### Problem description
Give the number of lines in these entries that contain "INITIALISE", and nothing more.

(Pictures with circuit source files)

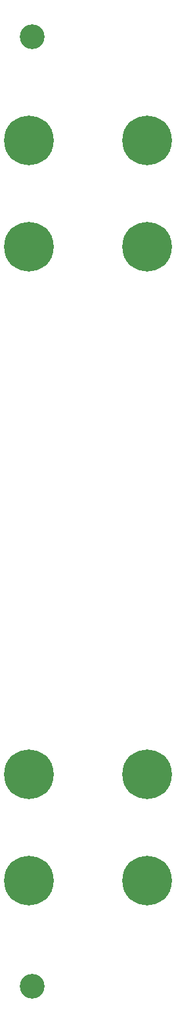
<source format=gbr>
%TF.GenerationSoftware,KiCad,Pcbnew,(6.0.5)*%
%TF.CreationDate,2022-06-26T10:57:07+02:00*%
%TF.ProjectId,eurorack-pmod-panel,6575726f-7261-4636-9b2d-706d6f642d70,rev?*%
%TF.SameCoordinates,Original*%
%TF.FileFunction,Soldermask,Bot*%
%TF.FilePolarity,Negative*%
%FSLAX46Y46*%
G04 Gerber Fmt 4.6, Leading zero omitted, Abs format (unit mm)*
G04 Created by KiCad (PCBNEW (6.0.5)) date 2022-06-26 10:57:07*
%MOMM*%
%LPD*%
G01*
G04 APERTURE LIST*
%ADD10C,6.400000*%
%ADD11C,3.200000*%
G04 APERTURE END LIST*
D10*
%TO.C,REF\u002A\u002A*%
X22352000Y-30078000D03*
%TD*%
%TO.C,REF\u002A\u002A*%
X7112000Y-98150000D03*
%TD*%
%TO.C,REF\u002A\u002A*%
X7107000Y-30078000D03*
%TD*%
%TO.C,REF\u002A\u002A*%
X7112000Y-16362000D03*
%TD*%
%TO.C,REF\u002A\u002A*%
X22357000Y-98150000D03*
%TD*%
D11*
%TO.C,REF\u002A\u002A*%
X7500000Y-125500000D03*
%TD*%
D10*
%TO.C,REF\u002A\u002A*%
X7107000Y-111866000D03*
%TD*%
%TO.C,REF\u002A\u002A*%
X22352000Y-111866000D03*
%TD*%
%TO.C,REF\u002A\u002A*%
X22357000Y-16362000D03*
%TD*%
D11*
%TO.C,REF\u002A\u002A*%
X7500000Y-3000000D03*
%TD*%
M02*

</source>
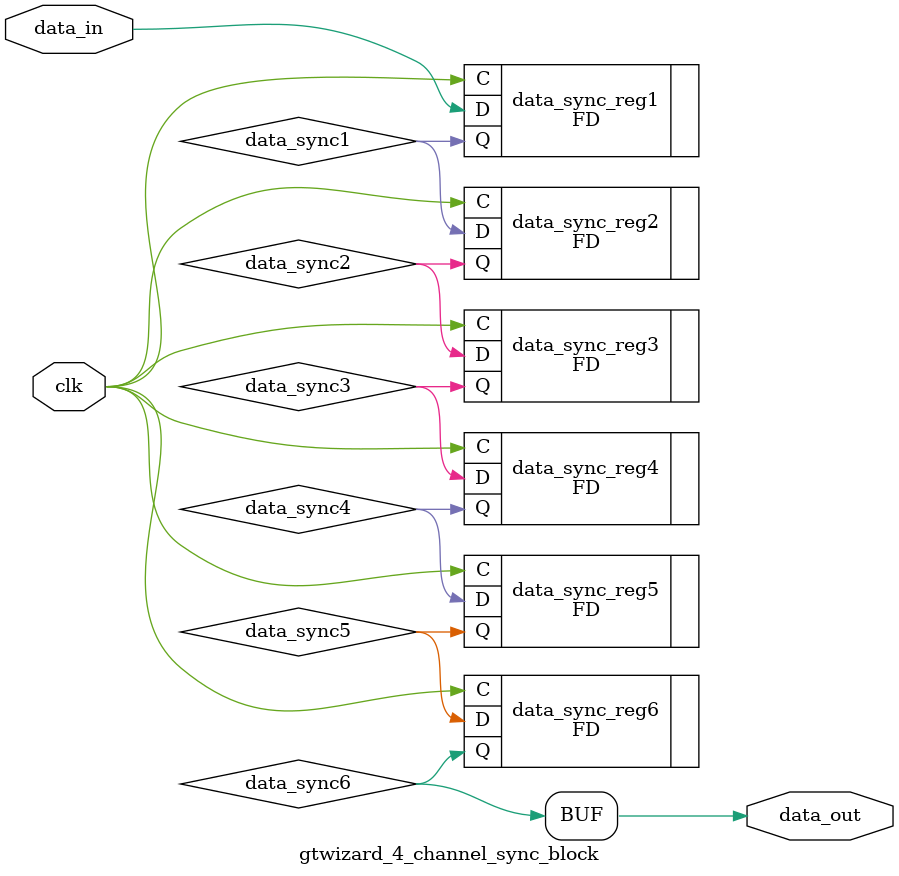
<source format=v>




`timescale 1ps / 1ps

//(* dont_touch = "yes" *)
module gtwizard_4_channel_sync_block #(
  parameter INITIALISE = 6'b000000
)
(
  input        clk,              // clock to be sync'ed to
  input        data_in,          // Data to be 'synced'
  output       data_out          // synced data
);

  // Internal Signals
  wire data_sync1;
  wire data_sync2;
  wire data_sync3;
  wire data_sync4;
  wire data_sync5;
  wire data_sync6;


  (* shreg_extract = "no", ASYNC_REG = "TRUE" *)
  FD #(
    .INIT (INITIALISE[0])
  ) data_sync_reg1 (
    .C  (clk),
    .D  (data_in),
    .Q  (data_sync1)
  );


  (* shreg_extract = "no", ASYNC_REG = "TRUE" *)
  FD #(
   .INIT (INITIALISE[1])
  ) data_sync_reg2 (
  .C  (clk),
  .D  (data_sync1),
  .Q  (data_sync2)
  );


  (* shreg_extract = "no", ASYNC_REG = "TRUE" *)
  FD #(
   .INIT (INITIALISE[2])
  ) data_sync_reg3 (
  .C  (clk),
  .D  (data_sync2),
  .Q  (data_sync3)
  );

  (* shreg_extract = "no", ASYNC_REG = "TRUE" *)
  FD #(
   .INIT (INITIALISE[3])
  ) data_sync_reg4 (
  .C  (clk),
  .D  (data_sync3),
  .Q  (data_sync4)
  );

  (* shreg_extract = "no", ASYNC_REG = "TRUE" *)
  FD #(
   .INIT (INITIALISE[4])
  ) data_sync_reg5 (
  .C  (clk),
  .D  (data_sync4),
  .Q  (data_sync5)
  );

  (* shreg_extract = "no", ASYNC_REG = "TRUE" *)
  FD #(
   .INIT (INITIALISE[5])
  ) data_sync_reg6 (
  .C  (clk),
  .D  (data_sync5),
  .Q  (data_sync6)
  );
  assign data_out = data_sync6;



endmodule

</source>
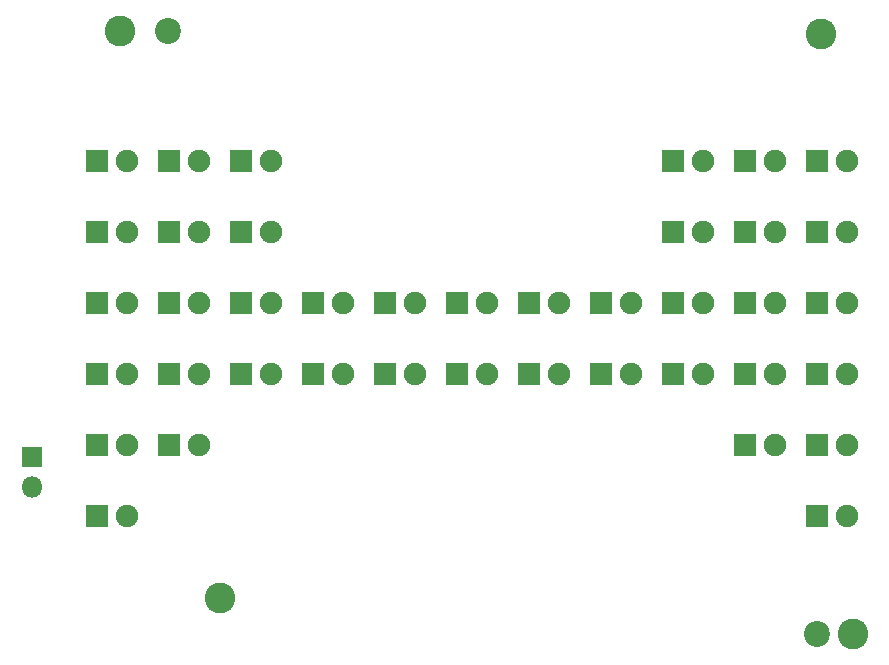
<source format=gbr>
%TF.GenerationSoftware,KiCad,Pcbnew,(5.1.6)-1*%
%TF.CreationDate,2021-04-07T20:28:44-04:00*%
%TF.ProjectId,2020-11-09-Browning-Recon-Force-Advantage-White-LED,32303230-2d31-4312-9d30-392d42726f77,rev?*%
%TF.SameCoordinates,Original*%
%TF.FileFunction,Soldermask,Bot*%
%TF.FilePolarity,Negative*%
%FSLAX46Y46*%
G04 Gerber Fmt 4.6, Leading zero omitted, Abs format (unit mm)*
G04 Created by KiCad (PCBNEW (5.1.6)-1) date 2021-04-07 20:28:44*
%MOMM*%
%LPD*%
G01*
G04 APERTURE LIST*
%ADD10C,2.200000*%
%ADD11C,2.600000*%
%ADD12C,1.900000*%
%ADD13R,1.900000X1.900000*%
%ADD14R,1.800000X1.800000*%
%ADD15O,1.800000X1.800000*%
G04 APERTURE END LIST*
D10*
%TO.C,REF\u002A\u002A*%
X197500000Y-116500000D03*
%TD*%
%TO.C,REF\u002A\u002A*%
X142500000Y-65500000D03*
%TD*%
D11*
%TO.C,REF\u002A\u002A*%
X200500000Y-116500000D03*
%TD*%
%TO.C,REF\u002A\u002A*%
X146900000Y-113500000D03*
%TD*%
%TO.C,REF\u002A\u002A*%
X138500000Y-65500000D03*
%TD*%
%TO.C,REF\u002A\u002A*%
X197800000Y-65700000D03*
%TD*%
D12*
%TO.C,D1*%
X139040000Y-76500000D03*
D13*
X136500000Y-76500000D03*
%TD*%
%TO.C,D2*%
X136500000Y-82500000D03*
D12*
X139040000Y-82500000D03*
%TD*%
D13*
%TO.C,D3*%
X142600000Y-76500000D03*
D12*
X145140000Y-76500000D03*
%TD*%
%TO.C,D4*%
X151240000Y-76500000D03*
D13*
X148700000Y-76500000D03*
%TD*%
%TO.C,D5*%
X142600000Y-82500000D03*
D12*
X145140000Y-82500000D03*
%TD*%
%TO.C,D6*%
X151240000Y-82500000D03*
D13*
X148700000Y-82500000D03*
%TD*%
%TO.C,D7*%
X136500000Y-88500000D03*
D12*
X139040000Y-88500000D03*
%TD*%
%TO.C,D8*%
X145140000Y-88500000D03*
D13*
X142600000Y-88500000D03*
%TD*%
%TO.C,D9*%
X136500000Y-94500000D03*
D12*
X139040000Y-94500000D03*
%TD*%
%TO.C,D10*%
X139040000Y-100500000D03*
D13*
X136500000Y-100500000D03*
%TD*%
%TO.C,D11*%
X136500000Y-106500000D03*
D12*
X139040000Y-106500000D03*
%TD*%
%TO.C,D12*%
X145140000Y-100500000D03*
D13*
X142600000Y-100500000D03*
%TD*%
%TO.C,D13*%
X142600000Y-94500000D03*
D12*
X145140000Y-94500000D03*
%TD*%
%TO.C,D14*%
X151240000Y-94500000D03*
D13*
X148700000Y-94500000D03*
%TD*%
%TO.C,D15*%
X148700000Y-88500000D03*
D12*
X151240000Y-88500000D03*
%TD*%
%TO.C,D16*%
X157340000Y-88500000D03*
D13*
X154800000Y-88500000D03*
%TD*%
%TO.C,D17*%
X154800000Y-94500000D03*
D12*
X157340000Y-94500000D03*
%TD*%
%TO.C,D18*%
X163440000Y-94500000D03*
D13*
X160900000Y-94500000D03*
%TD*%
%TO.C,D19*%
X160900000Y-88500000D03*
D12*
X163440000Y-88500000D03*
%TD*%
D13*
%TO.C,D20*%
X167000000Y-88500000D03*
D12*
X169540000Y-88500000D03*
%TD*%
%TO.C,D21*%
X169540000Y-94500000D03*
D13*
X167000000Y-94500000D03*
%TD*%
D12*
%TO.C,D22*%
X175640000Y-94500000D03*
D13*
X173100000Y-94500000D03*
%TD*%
%TO.C,D23*%
X173100000Y-88500000D03*
D12*
X175640000Y-88500000D03*
%TD*%
%TO.C,D24*%
X181740000Y-88500000D03*
D13*
X179200000Y-88500000D03*
%TD*%
%TO.C,D25*%
X185300000Y-94500000D03*
D12*
X187840000Y-94500000D03*
%TD*%
%TO.C,D26*%
X181740000Y-94500000D03*
D13*
X179200000Y-94500000D03*
%TD*%
%TO.C,D27*%
X185300000Y-88500000D03*
D12*
X187840000Y-88500000D03*
%TD*%
%TO.C,D28*%
X187840000Y-82500000D03*
D13*
X185300000Y-82500000D03*
%TD*%
%TO.C,D29*%
X185300000Y-76500000D03*
D12*
X187840000Y-76500000D03*
%TD*%
%TO.C,D30*%
X193940000Y-76500000D03*
D13*
X191400000Y-76500000D03*
%TD*%
%TO.C,D31*%
X197500000Y-76500000D03*
D12*
X200040000Y-76500000D03*
%TD*%
%TO.C,D32*%
X200040000Y-82500000D03*
D13*
X197500000Y-82500000D03*
%TD*%
%TO.C,D33*%
X191400000Y-82500000D03*
D12*
X193940000Y-82500000D03*
%TD*%
%TO.C,D34*%
X193940000Y-88500000D03*
D13*
X191400000Y-88500000D03*
%TD*%
%TO.C,D35*%
X197500000Y-88500000D03*
D12*
X200040000Y-88500000D03*
%TD*%
%TO.C,D36*%
X200040000Y-94500000D03*
D13*
X197500000Y-94500000D03*
%TD*%
%TO.C,D37*%
X191400000Y-94500000D03*
D12*
X193940000Y-94500000D03*
%TD*%
%TO.C,D38*%
X193940000Y-100500000D03*
D13*
X191400000Y-100500000D03*
%TD*%
%TO.C,D39*%
X197500000Y-100500000D03*
D12*
X200040000Y-100500000D03*
%TD*%
%TO.C,D40*%
X200040000Y-106500000D03*
D13*
X197500000Y-106500000D03*
%TD*%
D14*
%TO.C,J1*%
X131000000Y-101500000D03*
D15*
X131000000Y-104040000D03*
%TD*%
M02*

</source>
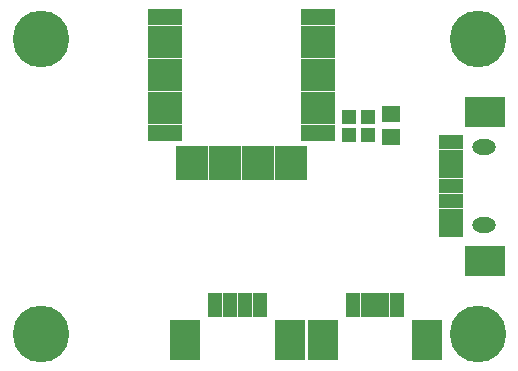
<source format=gbs>
G04 #@! TF.FileFunction,Soldermask,Bot*
%FSLAX46Y46*%
G04 Gerber Fmt 4.6, Leading zero omitted, Abs format (unit mm)*
G04 Created by KiCad (PCBNEW 4.1.0-alpha+201607021448+6961~45~ubuntu14.04.1-product) date Mon Jul  4 13:55:25 2016*
%MOMM*%
%LPD*%
G01*
G04 APERTURE LIST*
%ADD10C,0.100000*%
%ADD11R,1.650000X1.400000*%
%ADD12R,1.150000X1.200000*%
%ADD13O,2.000000X1.300000*%
%ADD14R,2.000000X1.200000*%
%ADD15R,3.400000X2.500000*%
%ADD16R,1.400000X2.850000*%
%ADD17R,2.850000X1.400000*%
%ADD18R,1.200000X2.000000*%
%ADD19R,2.500000X3.400000*%
%ADD20C,4.800000*%
G04 APERTURE END LIST*
D10*
D11*
X147200000Y-68850000D03*
X147200000Y-70850000D03*
D12*
X145250000Y-69150000D03*
X145250000Y-70650000D03*
X143600000Y-69150000D03*
X143600000Y-70650000D03*
D13*
X155025000Y-71700000D03*
X155025000Y-78300000D03*
D14*
X152250000Y-78750000D03*
X152250000Y-77500000D03*
X152250000Y-76250000D03*
X152250000Y-75000000D03*
X152250000Y-73750000D03*
X152250000Y-72500000D03*
X152250000Y-71250000D03*
D15*
X155150000Y-68700000D03*
X155150000Y-81300000D03*
D16*
X139400000Y-73000000D03*
X138000000Y-73000000D03*
X136600000Y-73000000D03*
X135200000Y-73000000D03*
X133800000Y-73000000D03*
X132400000Y-73000000D03*
X131000000Y-73000000D03*
X129600000Y-73000000D03*
D17*
X141000000Y-60700000D03*
X141000000Y-62100000D03*
X141000000Y-63500000D03*
X141000000Y-64900000D03*
X141000000Y-66300000D03*
X141000000Y-67700000D03*
X141000000Y-69100000D03*
X141000000Y-70500000D03*
X128000000Y-70500000D03*
X128000000Y-69100000D03*
X128000000Y-67700000D03*
X128000000Y-66300000D03*
X128000000Y-64900000D03*
X128000000Y-63500000D03*
X128000000Y-62100000D03*
X128000000Y-60700000D03*
D18*
X132300000Y-85100000D03*
X133550000Y-85100000D03*
X134800000Y-85100000D03*
X136050000Y-85100000D03*
D19*
X138600000Y-88000000D03*
X129750000Y-88000000D03*
D18*
X143925000Y-85100000D03*
X145175000Y-85100000D03*
X146425000Y-85100000D03*
X147675000Y-85100000D03*
D19*
X150225000Y-88000000D03*
X141375000Y-88000000D03*
D20*
X117500000Y-62500000D03*
X117500000Y-87500000D03*
X154500000Y-62500000D03*
X154500000Y-87500000D03*
M02*

</source>
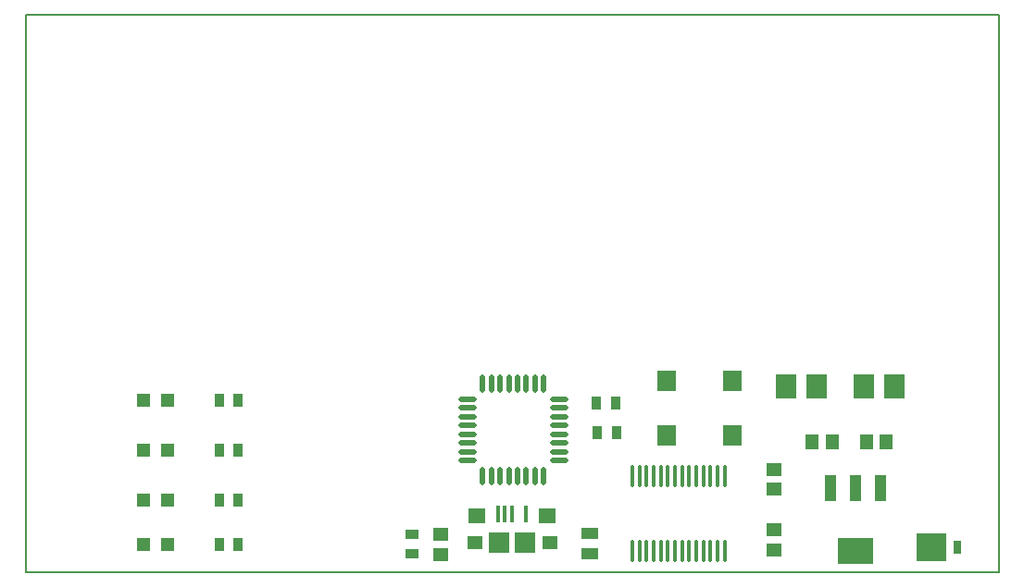
<source format=gtp>
G04 Layer_Color=8421504*
%FSLAX25Y25*%
%MOIN*%
G70*
G01*
G75*
%ADD10R,0.01575X0.05905*%
%ADD11R,0.06299X0.05512*%
%ADD12R,0.05709X0.05118*%
%ADD13R,0.07480X0.07480*%
%ADD14R,0.05905X0.03937*%
%ADD15R,0.05118X0.03543*%
%ADD16R,0.05709X0.04528*%
%ADD17O,0.01378X0.08268*%
%ADD18R,0.03937X0.09449*%
%ADD19R,0.12992X0.09449*%
%ADD20R,0.05118X0.05118*%
%ADD21R,0.03543X0.05118*%
%ADD22R,0.06890X0.07677*%
%ADD23O,0.02165X0.06496*%
%ADD24O,0.06496X0.02165*%
%ADD25R,0.04528X0.05709*%
%ADD26R,0.07677X0.08858*%
%ADD27R,0.03000X0.05000*%
%ADD28R,0.10512X0.10000*%
%ADD31C,0.00787*%
D10*
X170079Y20999D02*
D03*
X172638D02*
D03*
X175197D02*
D03*
X180315D02*
D03*
D11*
X162599Y20113D02*
D03*
X187795D02*
D03*
D12*
X161713Y10468D02*
D03*
X188681D02*
D03*
D13*
X170473D02*
D03*
X179921D02*
D03*
D14*
X203300Y6498D02*
D03*
Y13782D02*
D03*
D15*
X139000Y13445D02*
D03*
Y6555D02*
D03*
D16*
X149500Y13443D02*
D03*
Y6357D02*
D03*
X269503Y36868D02*
D03*
Y29781D02*
D03*
X269500Y8000D02*
D03*
Y15087D02*
D03*
D17*
X218500Y7500D02*
D03*
X221059D02*
D03*
X223618D02*
D03*
X226177D02*
D03*
X228736D02*
D03*
X231295D02*
D03*
X233854D02*
D03*
X236413D02*
D03*
X238972D02*
D03*
X241531D02*
D03*
X244090D02*
D03*
X246650D02*
D03*
X249209D02*
D03*
X251767D02*
D03*
X218500Y34665D02*
D03*
X221059D02*
D03*
X223618D02*
D03*
X226177D02*
D03*
X228736D02*
D03*
X231295D02*
D03*
X233854D02*
D03*
X236413D02*
D03*
X238972D02*
D03*
X241531D02*
D03*
X244090D02*
D03*
X246650D02*
D03*
X249209D02*
D03*
X251767D02*
D03*
D18*
X307858Y30285D02*
D03*
X298803D02*
D03*
X289748D02*
D03*
D19*
X298803Y7451D02*
D03*
D20*
X51131Y61800D02*
D03*
X42469D02*
D03*
X51131Y43800D02*
D03*
X42469D02*
D03*
X51131Y25800D02*
D03*
X42469D02*
D03*
X51131Y9800D02*
D03*
X42469D02*
D03*
D21*
X212745Y50300D02*
D03*
X205855D02*
D03*
X205510Y60700D02*
D03*
X212400D02*
D03*
X76576Y43800D02*
D03*
X69686D02*
D03*
X76575Y25800D02*
D03*
X69686D02*
D03*
X76575Y61800D02*
D03*
X69686D02*
D03*
X76576Y9800D02*
D03*
X69686D02*
D03*
D22*
X254372Y68743D02*
D03*
Y49057D02*
D03*
X230828Y68743D02*
D03*
Y49057D02*
D03*
D23*
X186624Y67716D02*
D03*
X183474D02*
D03*
X180324D02*
D03*
X177175D02*
D03*
X174025D02*
D03*
X170876D02*
D03*
X167726D02*
D03*
X164576D02*
D03*
Y34646D02*
D03*
X167726D02*
D03*
X170876D02*
D03*
X174025D02*
D03*
X177175D02*
D03*
X180324D02*
D03*
X183474D02*
D03*
X186624D02*
D03*
D24*
X159065Y62205D02*
D03*
Y59055D02*
D03*
Y55905D02*
D03*
Y52756D02*
D03*
Y49606D02*
D03*
Y46457D02*
D03*
Y43307D02*
D03*
Y40157D02*
D03*
X192135D02*
D03*
Y43307D02*
D03*
Y46457D02*
D03*
Y49606D02*
D03*
Y52756D02*
D03*
Y55905D02*
D03*
Y59055D02*
D03*
Y62205D02*
D03*
D25*
X283260Y46868D02*
D03*
X290347D02*
D03*
X302803D02*
D03*
X309890D02*
D03*
D26*
X273976Y66868D02*
D03*
X284803D02*
D03*
X301976D02*
D03*
X312803D02*
D03*
D27*
X335600Y8700D02*
D03*
D28*
X326309D02*
D03*
D31*
X3Y-32D02*
X350397D01*
X3D02*
Y200755D01*
X350397D01*
Y-32D02*
Y200755D01*
M02*

</source>
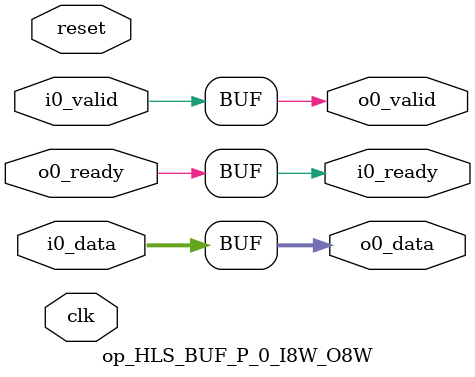
<source format=sv>
module op_HLS_BUF_P_0_I8W_O8W(	// git/chisel-template/src/main/scala/hls_float/hls_float.scala:521:7
  output       i0_ready,	// git/chisel-template/src/main/scala/hls_float/hls_float.scala:524:14
  input        i0_valid,	// git/chisel-template/src/main/scala/hls_float/hls_float.scala:524:14
  input  [7:0] i0_data,	// git/chisel-template/src/main/scala/hls_float/hls_float.scala:524:14
  input        o0_ready,	// git/chisel-template/src/main/scala/hls_float/hls_float.scala:525:14
  output       o0_valid,	// git/chisel-template/src/main/scala/hls_float/hls_float.scala:525:14
  output [7:0] o0_data,	// git/chisel-template/src/main/scala/hls_float/hls_float.scala:525:14
  input        clk,	// git/chisel-template/src/main/scala/hls_float/hls_float.scala:526:15
               reset	// git/chisel-template/src/main/scala/hls_float/hls_float.scala:527:17
);

  assign i0_ready = o0_ready;	// git/chisel-template/src/main/scala/hls_float/hls_float.scala:521:7
  assign o0_valid = i0_valid;	// git/chisel-template/src/main/scala/hls_float/hls_float.scala:521:7
  assign o0_data = i0_data;	// git/chisel-template/src/main/scala/hls_float/hls_float.scala:521:7
endmodule



</source>
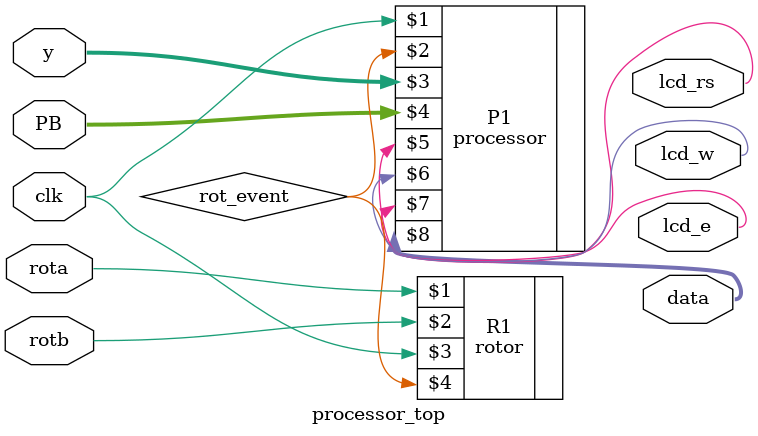
<source format=v>
`timescale 1ns / 1ps
module processor_top(clk, rota, rotb, y, PB, lcd_rs, lcd_w, lcd_e, data);

input clk, rota, rotb;
input [3:0] y;
input [2:0] PB;
output lcd_rs, lcd_w, lcd_e;
output [3:0] data;
wire lcd_rs, lcd_w, lcd_e;
wire [3:0] data;
wire rot_event;


rotor R1(rota, rotb, clk, rot_event);
processor P1(clk, rot_event, y, PB, lcd_rs, lcd_w, lcd_e, data);


endmodule

</source>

### Exercise result
7